Onze snelwegen worden vandaag door heel wat buitenlandse voertuigen gebruikt. Een soortgelijke maatregel bestaat nog niet in onze buurlanden, ik denk daarbij aan Nederland en Frankrijk. Mijn bijkomende vraag is hoe u ervoor zult zorgen dat ook de buitenlandse weggebruikers vertrouwd geraken met dit principe?
De heer Keulen heeft het woord.
Voorzitter, minister, goede collega's, ik wil niet tegendraads zijn want zo ben ik eigenlijk niet. De kracht van communicatie is herhaling maar ik heb toch de indruk dat we hier een beetje praten over een kunstmatig probleem. Ik rijd jaarlijks noodgedwongen meer dan 50.000 kilometer. Ik woon bijna in het buitenland. Maar mijn ervaring op de E314 en de E40 is dat als sirenes van hulpvoertuigen, ambulances, brandweer of politie loeien, dat men dan spontaan een reddingsstrook vormt en dus dat die hulpvoertuigen kunnen passeren. Gaat men preventief die reddingsstrook vormen, dan zie ik daar vooral motoren aan hoge snelheid voorbijsnellen. Die gebruiken die corridor dan als snelweg en dan wordt het ideaal de vijand van het goede.
Nog eens, communicatie kan nooit kwaad. Niemand zal de opportuniteit van reddingsstroken betwisten, maar ik kan mij niet van de indruk ontdoen dat wij hier nu aan het praten zijn over een kunstmatig probleem gezien de praktijk, de universiteit van het leven.
Mevrouw Robeyns heeft het woord.
Minister, ik denk dat we allemaal weten dat bij een zwaar ongeval iedere minuut telt. Als hulpdiensten door files niet door kunnen, kan die verloren tijd het verschil maken tussen leven en dood. Het is dus positief dat, op initiatief van onze federale collega Joris Vandenbroucke, die verplichting om een reddingsstrook te vormen er sinds 1 oktober is. Ik denk – ik wil collega Keulen toch voor een stukje bijtreden – dat er sindsdien ook al campagnes zijn gedaan, dat er ook in de rijopleiding de nodige aandacht voor is, en er zijn zeker ook die dynamische borden. Ik denk dat het ons allemaal opvalt dat dat daarop attendeert.

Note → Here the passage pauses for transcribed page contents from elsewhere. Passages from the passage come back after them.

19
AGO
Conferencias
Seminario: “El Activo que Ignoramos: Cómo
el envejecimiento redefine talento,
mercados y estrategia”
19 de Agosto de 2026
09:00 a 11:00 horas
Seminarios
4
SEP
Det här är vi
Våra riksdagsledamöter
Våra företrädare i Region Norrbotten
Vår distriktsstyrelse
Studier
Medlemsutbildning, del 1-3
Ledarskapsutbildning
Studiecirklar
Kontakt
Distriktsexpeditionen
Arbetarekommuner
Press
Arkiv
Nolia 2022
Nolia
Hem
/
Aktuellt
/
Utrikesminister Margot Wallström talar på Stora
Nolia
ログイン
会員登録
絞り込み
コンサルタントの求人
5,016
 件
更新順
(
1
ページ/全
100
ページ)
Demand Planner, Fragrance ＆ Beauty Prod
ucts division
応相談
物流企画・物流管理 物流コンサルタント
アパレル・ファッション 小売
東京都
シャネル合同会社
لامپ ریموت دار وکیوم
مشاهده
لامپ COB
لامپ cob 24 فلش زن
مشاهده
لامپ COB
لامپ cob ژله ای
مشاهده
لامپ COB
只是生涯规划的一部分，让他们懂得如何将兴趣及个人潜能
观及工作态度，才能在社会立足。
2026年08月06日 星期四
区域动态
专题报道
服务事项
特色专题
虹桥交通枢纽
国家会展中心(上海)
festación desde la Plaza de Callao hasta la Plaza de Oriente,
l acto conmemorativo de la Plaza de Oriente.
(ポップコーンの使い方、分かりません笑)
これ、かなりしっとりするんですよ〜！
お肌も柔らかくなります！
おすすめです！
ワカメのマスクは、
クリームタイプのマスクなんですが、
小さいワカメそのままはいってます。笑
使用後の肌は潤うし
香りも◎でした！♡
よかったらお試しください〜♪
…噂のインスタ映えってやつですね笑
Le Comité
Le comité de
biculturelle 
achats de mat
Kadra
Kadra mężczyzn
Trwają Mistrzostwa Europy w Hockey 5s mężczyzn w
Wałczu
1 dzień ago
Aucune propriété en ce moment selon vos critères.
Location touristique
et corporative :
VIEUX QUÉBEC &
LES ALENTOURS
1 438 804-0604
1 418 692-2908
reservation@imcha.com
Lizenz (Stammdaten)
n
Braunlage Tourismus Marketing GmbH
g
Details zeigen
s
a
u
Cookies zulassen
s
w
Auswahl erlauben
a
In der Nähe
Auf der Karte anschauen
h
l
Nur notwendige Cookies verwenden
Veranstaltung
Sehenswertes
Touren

Ik zou eigenlijk iets minder negatief willen zijn. Minister, ik wil u eigenlijk bijtreden. Die invoering van de reddingsstrook is eigenlijk een totaal nieuw gegeven, en op twee jaar zijn we erin geslaagd twee derde van bestuurders daarvan op de hoogte te brengen, zodat dat toch regelmatig wordt toegepast. Uiteraard zou het ideaal zijn als iedere bestuurder op de hoogte is en het naleeft. Iedere campagne die daartoe bijdraagt, kunnen we alleen maar toejuichen, is positief en zal onze fractie ook altijd steunen. (Applaus bij Vooruit en van Marino Keulen)
De heer Bex heeft het woord.
Niet alleen collega Keulen woont bijna in het buitenland. Collega Keulen, ik zit echter wel volledig op de lijn die u daar aanhaalt. Ik denk dat die reddingsstrook werkt, en noblesse oblige, complimenten aan collega Vandenbroucke, die dat in het federale parlement goedgekeurd heeft gekregen.
Minister, de vraag die ik u wilde stellen, sluit wat aan bij die van collega Keulen: is het in de praktijk zo dat er u problemen bekend zijn met het vormen van die reddingsstrook? Gebeuren er gevaarlijke situaties waarbij een derde van de bestuurders nog in het midden van de weg staat omdat zij niet weten dat dat bestaat, of passen zij zich op dat moment inderdaad aan aan wat de mensen voor en achter hen doen? Dat lijkt mij veel waarschijnlijker, dat is ook mijn ervaring. Maar misschien kunt u dat met meer gegevens bevestigen.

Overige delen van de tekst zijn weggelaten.